- **Exercise brief**
Please repeat, exactly as written, the line containing "middle pip: (310, 247)" and every line after it through the end of the records below.

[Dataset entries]
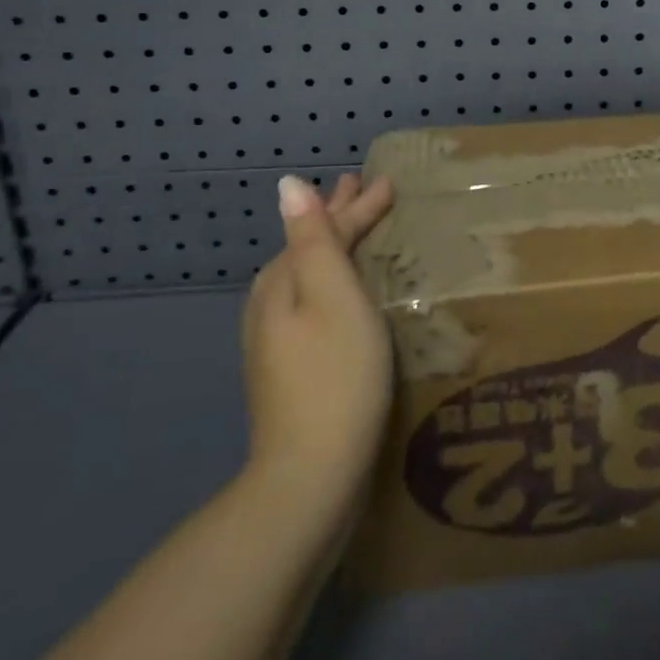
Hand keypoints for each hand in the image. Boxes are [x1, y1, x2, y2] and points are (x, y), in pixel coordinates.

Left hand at [241, 173, 394, 497]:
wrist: (309, 477)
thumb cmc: (335, 376)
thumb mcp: (333, 296)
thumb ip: (315, 239)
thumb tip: (287, 186)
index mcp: (282, 282)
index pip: (322, 229)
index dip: (356, 205)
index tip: (388, 181)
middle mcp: (271, 304)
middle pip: (310, 247)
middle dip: (337, 216)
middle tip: (360, 188)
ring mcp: (275, 340)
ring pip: (309, 273)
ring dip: (333, 244)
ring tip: (353, 226)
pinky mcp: (289, 367)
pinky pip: (312, 299)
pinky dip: (331, 278)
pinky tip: (341, 289)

- **Task output**
middle pip: (310, 247)
middle dip: (337, 216)
middle tip: (360, 188)
ring mcp: (275, 340)
ring pip: (309, 273)
ring dip: (333, 244)
ring tip: (353, 226)
pinky mcp: (289, 367)
pinky pip: (312, 299)
pinky dip: (331, 278)
pinky tip: (341, 289)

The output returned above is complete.